## [Supplied text]
....................

Kev F Sutherland:And an international one. About this time of year, we're recording this uh listener in January. Don't you gad off to the other side of the planet?
Paul Savage:Uh and I'm doing so uh very shortly. I'll be off to the Perth Adl uh Adelaide Fringes and then the Melbourne International Comedy Festival for three months uh of getting vitamin D and not being sad in February. It's quite good to sell tickets in uh uh other countries that uh you just find being English is um sometimes a little bit of a quirk. They're like, oh, that's nice. And uh quite a lot of the Australians don't they um they're sort of using it to work up shows for other ones. So um Right. Oh, you mean you're developing the full uniform show, and all the Australian audiences are like, oh thank you, someone's trying, uh, which is very nice.

....................

## [Information supplied]
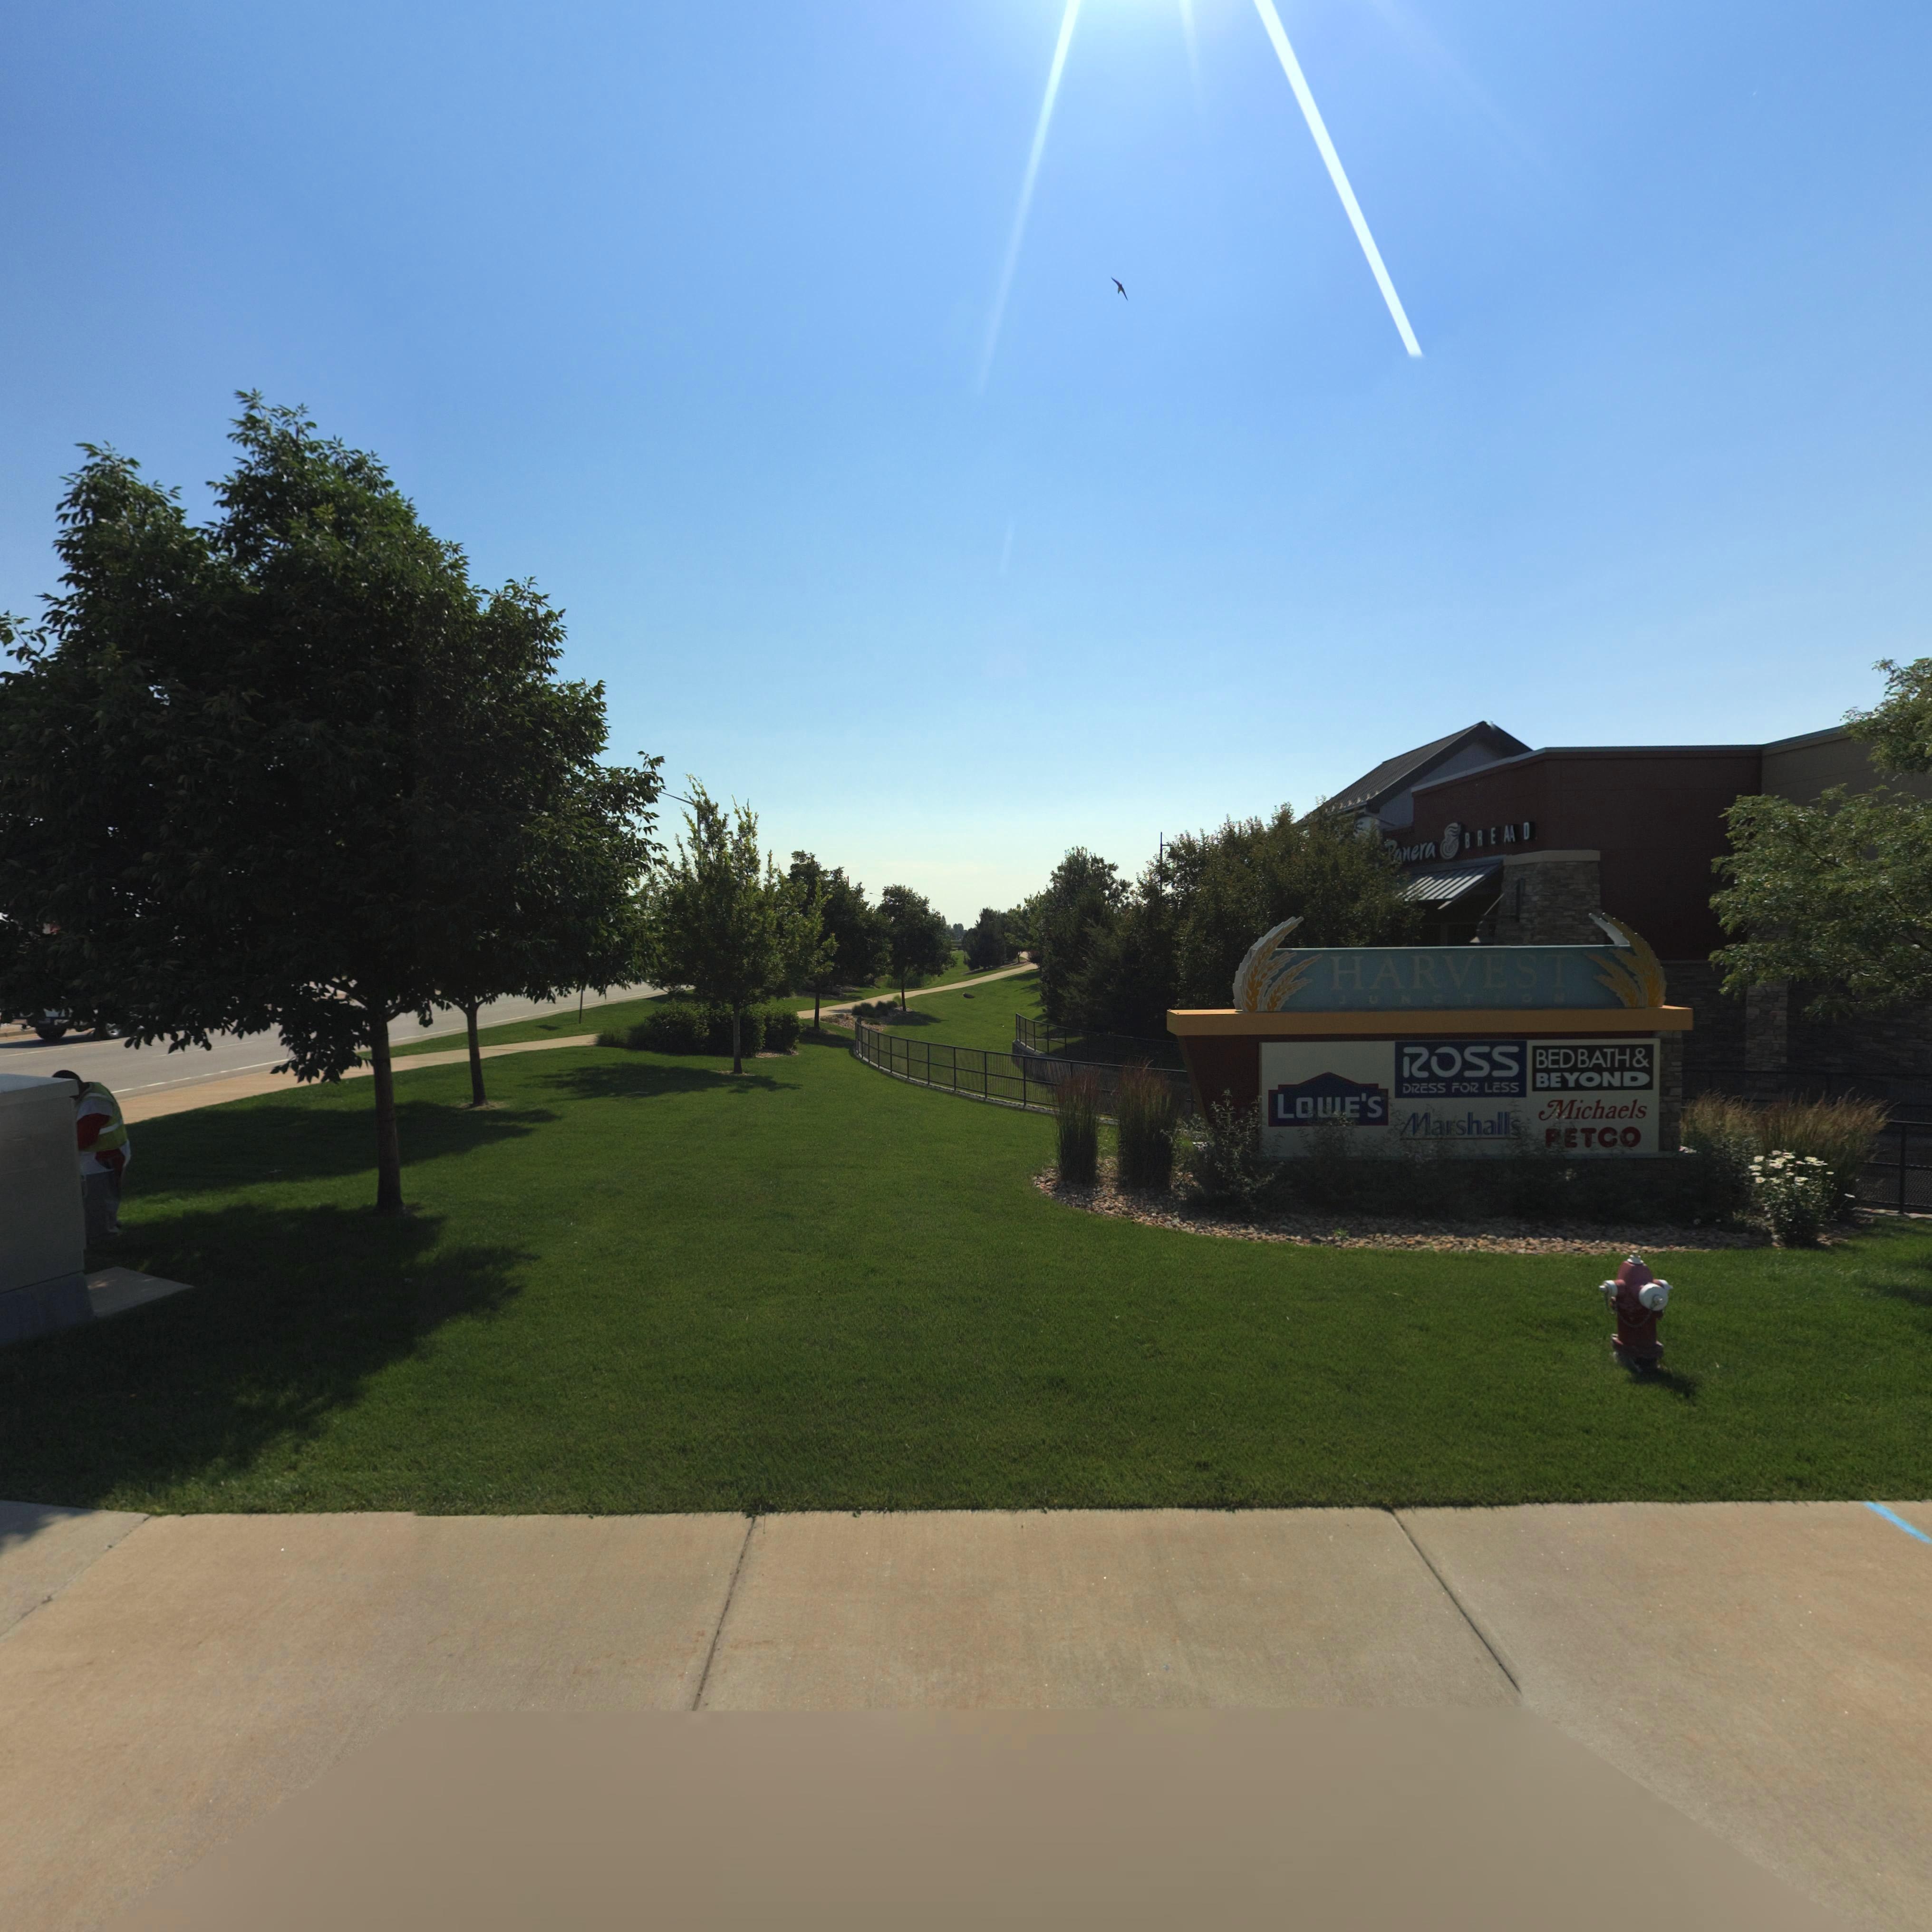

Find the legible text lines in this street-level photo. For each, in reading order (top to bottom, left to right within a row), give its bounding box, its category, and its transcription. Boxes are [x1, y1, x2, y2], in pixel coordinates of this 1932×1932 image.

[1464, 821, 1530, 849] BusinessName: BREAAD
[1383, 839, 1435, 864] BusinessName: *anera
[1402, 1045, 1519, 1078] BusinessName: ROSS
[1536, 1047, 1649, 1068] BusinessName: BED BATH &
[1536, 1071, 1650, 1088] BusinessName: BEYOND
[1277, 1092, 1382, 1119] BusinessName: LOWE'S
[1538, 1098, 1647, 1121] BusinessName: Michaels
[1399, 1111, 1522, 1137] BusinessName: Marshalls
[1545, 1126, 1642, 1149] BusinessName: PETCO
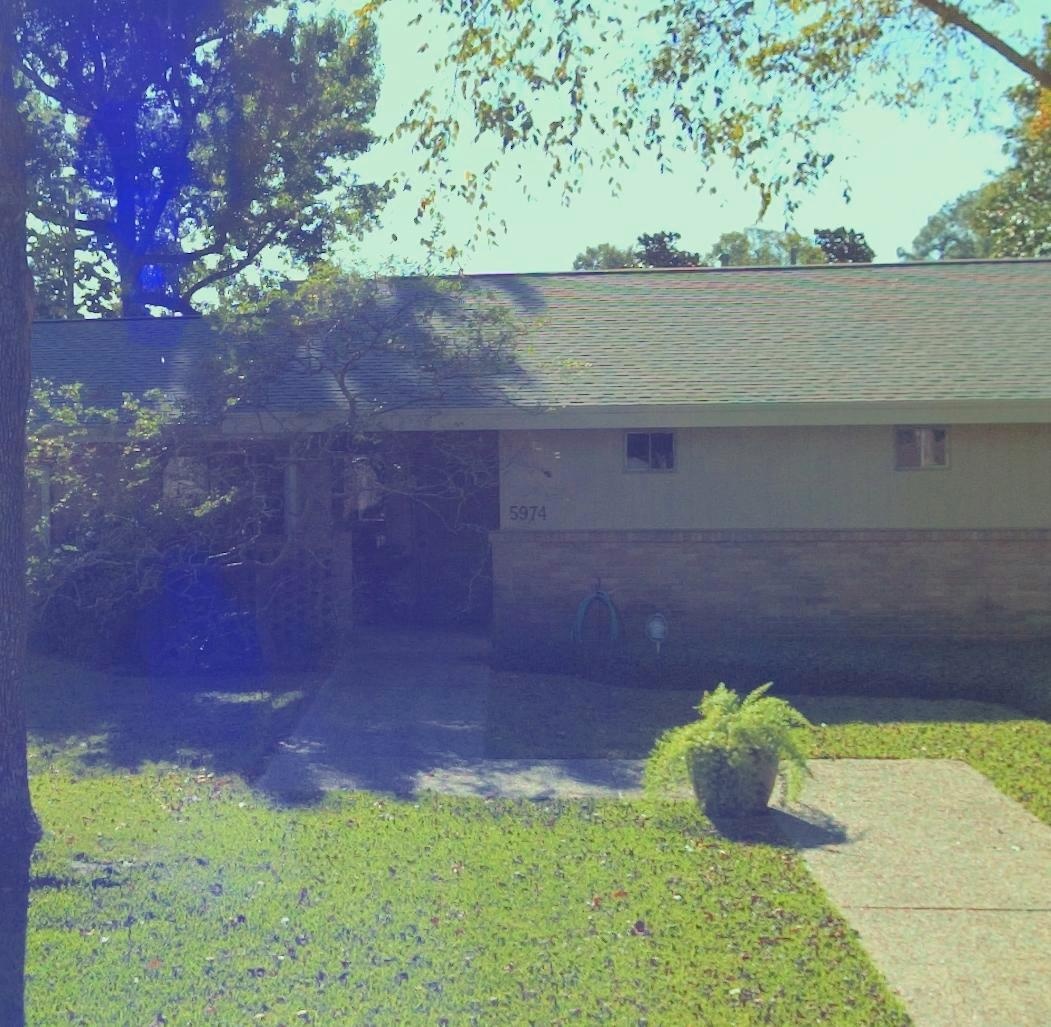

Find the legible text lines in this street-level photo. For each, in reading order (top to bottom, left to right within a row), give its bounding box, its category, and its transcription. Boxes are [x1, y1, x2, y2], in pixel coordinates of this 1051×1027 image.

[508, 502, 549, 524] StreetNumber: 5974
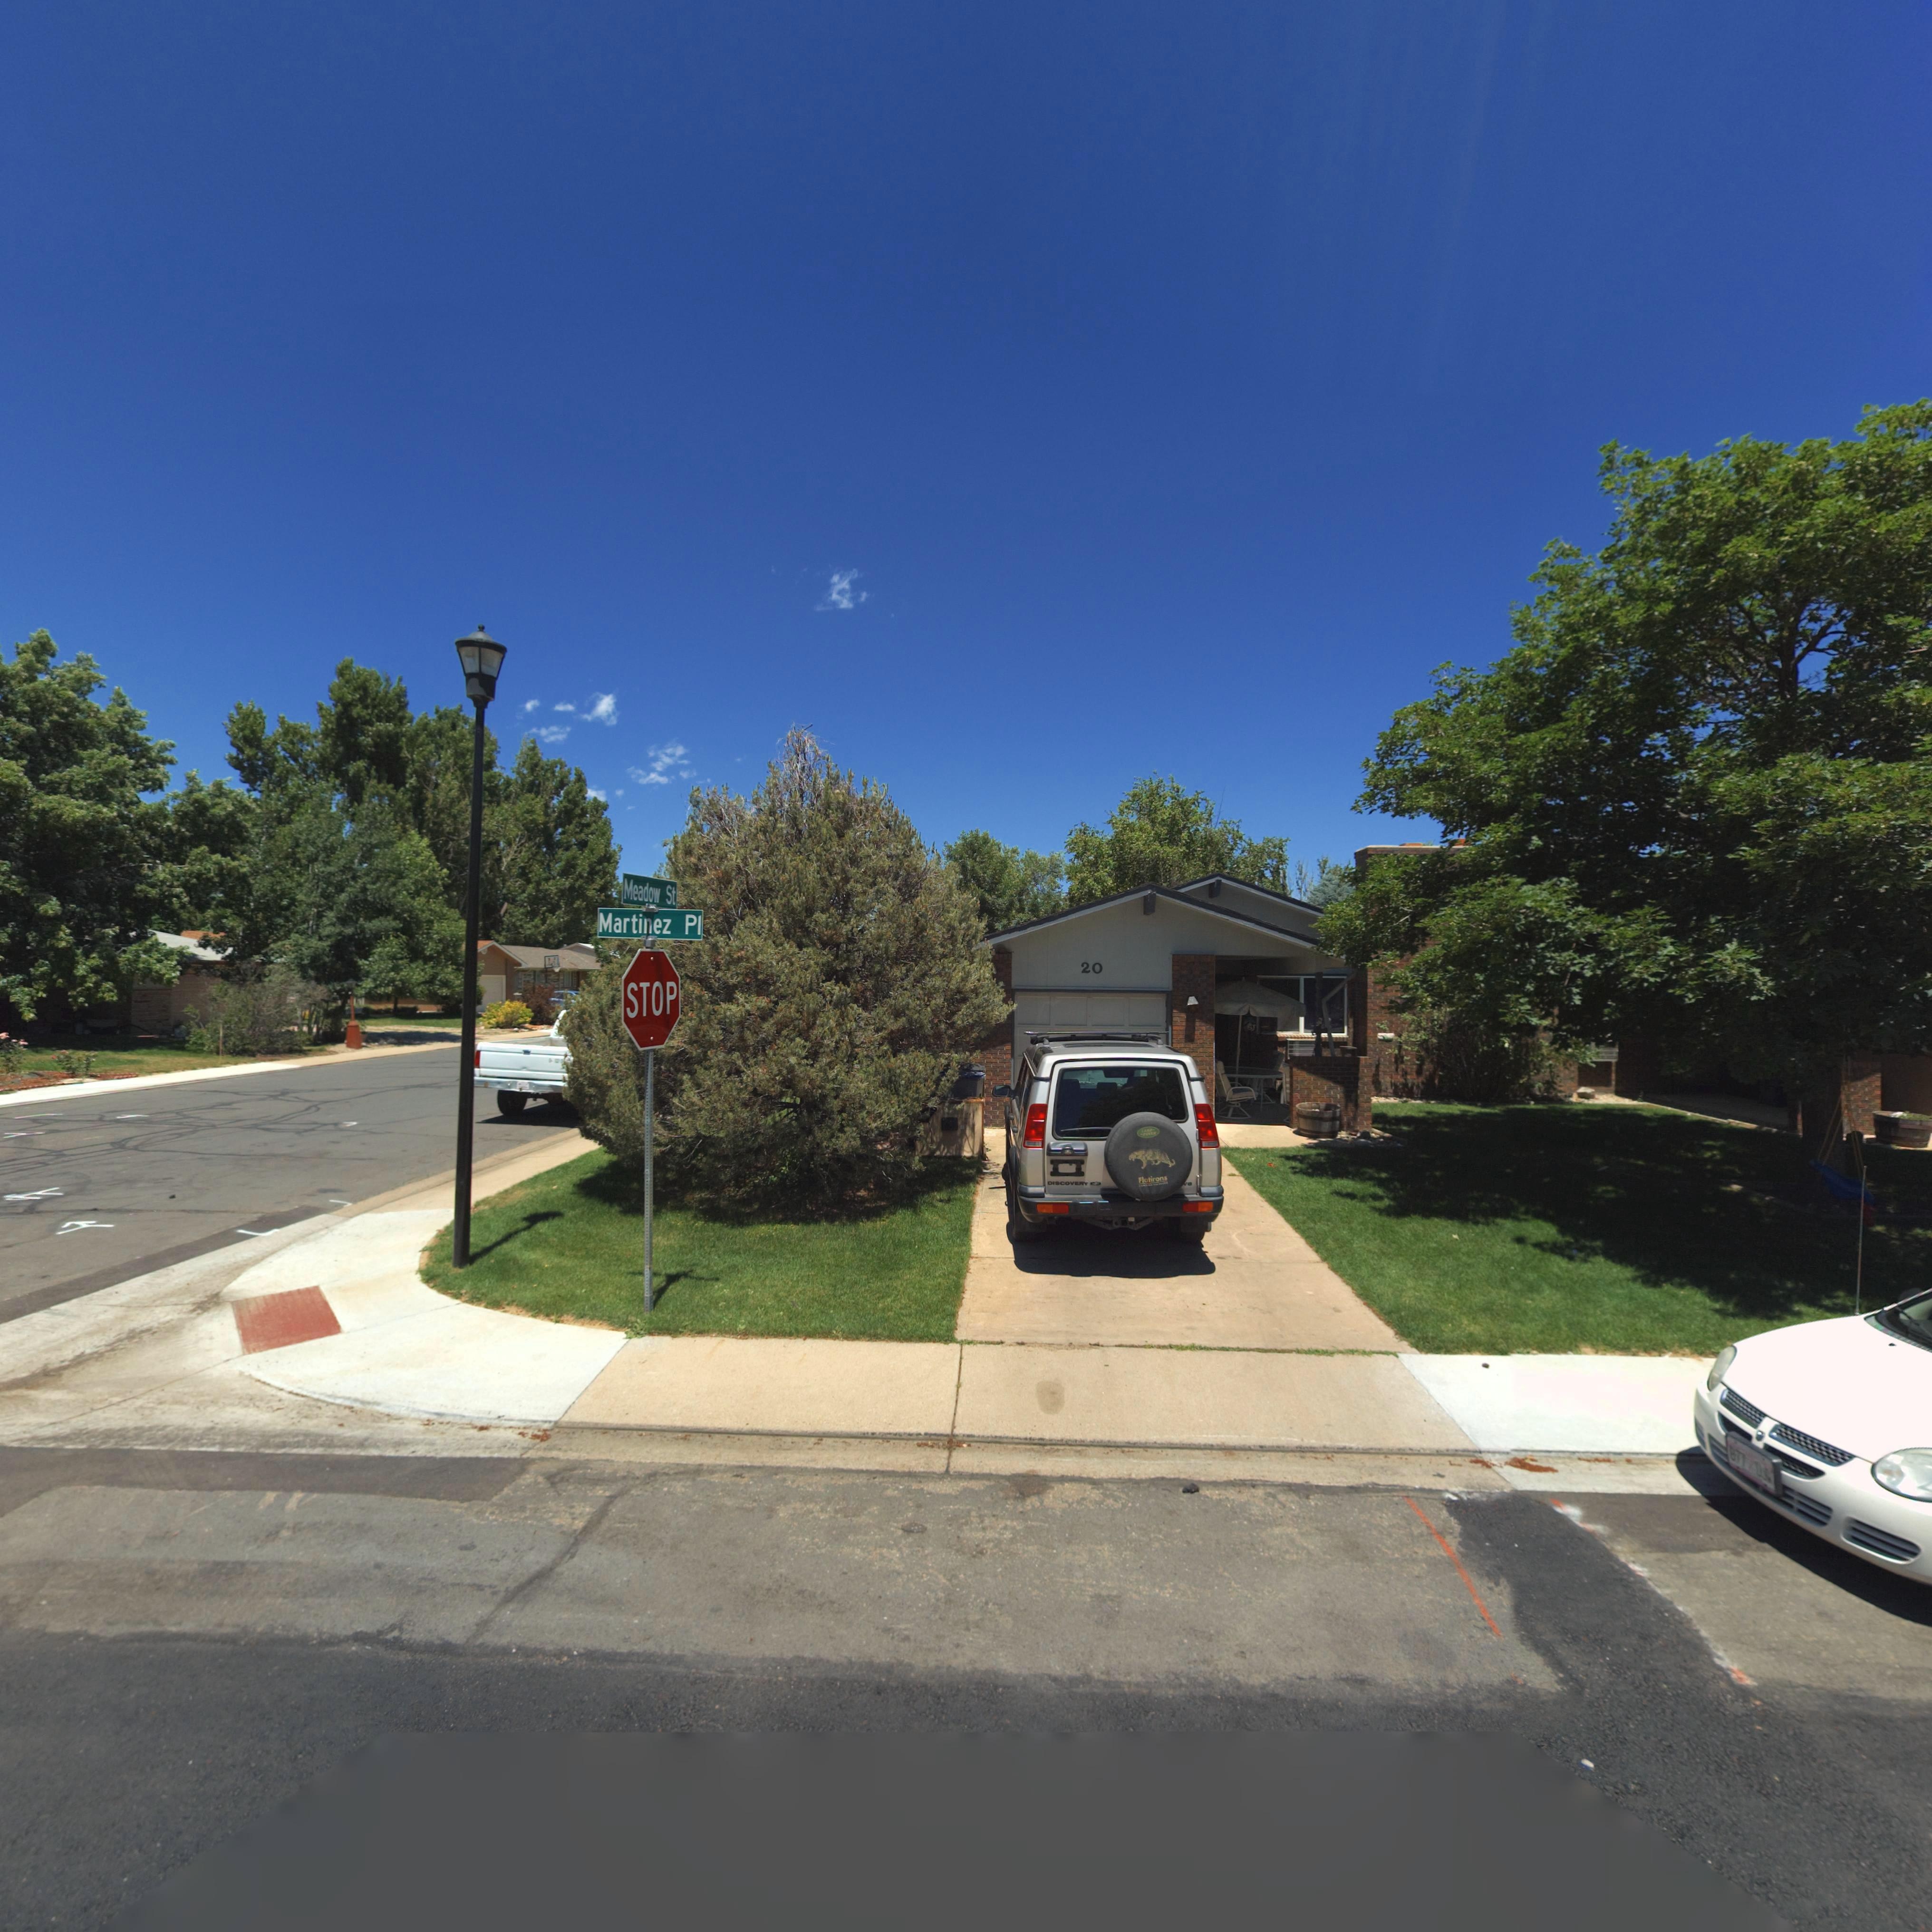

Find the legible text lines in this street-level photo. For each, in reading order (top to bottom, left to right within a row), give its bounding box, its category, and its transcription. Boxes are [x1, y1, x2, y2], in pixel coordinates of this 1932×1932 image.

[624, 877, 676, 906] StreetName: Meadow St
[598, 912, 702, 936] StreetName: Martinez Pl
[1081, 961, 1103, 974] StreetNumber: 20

....................

## [Written problem 1]
Summarize the transcript in two sentences.
## [Written problem 2]
Reproduce the portion of the transcript starting at "Kev F Sutherland:And" and ending at "of the planet?".
Use only the transcript to complete these.

## [Response 1]
Kev F Sutherland notes that they are recording in January and asks whether Paul Savage heads to the other side of the planet at this time of year. Paul Savage says he is leaving very shortly for the Perth and Adelaide Fringes and then the Melbourne International Comedy Festival for three months, adding that being English is sometimes seen as a quirk abroad and that Australian audiences respond as though someone is trying.

## [Response 2]
Kev F Sutherland:And an international one. About this time of year, we're recording this uh listener in January. Don't you gad off to the other side of the planet?